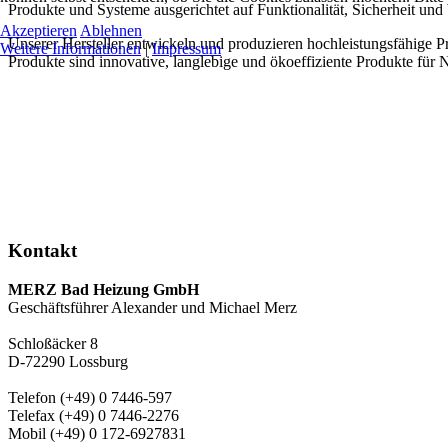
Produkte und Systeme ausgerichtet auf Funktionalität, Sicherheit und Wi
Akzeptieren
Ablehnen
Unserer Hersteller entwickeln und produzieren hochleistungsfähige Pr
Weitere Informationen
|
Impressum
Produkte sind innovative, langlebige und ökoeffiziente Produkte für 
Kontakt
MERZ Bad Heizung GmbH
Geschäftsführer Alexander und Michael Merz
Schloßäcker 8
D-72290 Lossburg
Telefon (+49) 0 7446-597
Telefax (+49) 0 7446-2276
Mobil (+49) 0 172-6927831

* * *

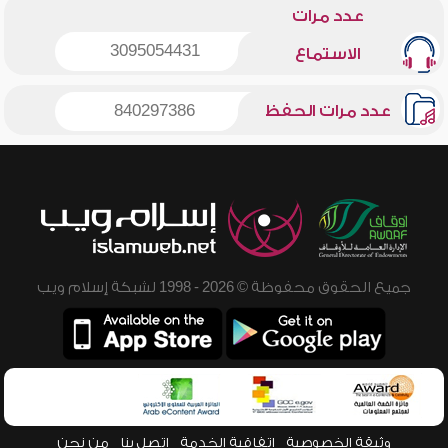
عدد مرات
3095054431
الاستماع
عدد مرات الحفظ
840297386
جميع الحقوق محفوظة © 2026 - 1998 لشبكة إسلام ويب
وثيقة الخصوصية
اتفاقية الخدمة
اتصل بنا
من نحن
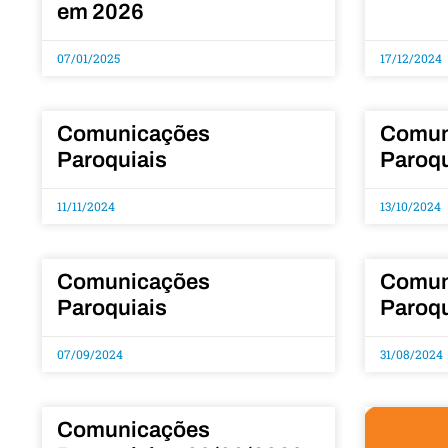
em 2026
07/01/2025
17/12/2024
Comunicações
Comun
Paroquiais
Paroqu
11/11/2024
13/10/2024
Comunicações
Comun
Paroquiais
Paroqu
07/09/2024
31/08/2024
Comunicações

*Task objective*
State how many lines of the listing hold the string "Produkte", and add nothing else.

*Exercise output*
2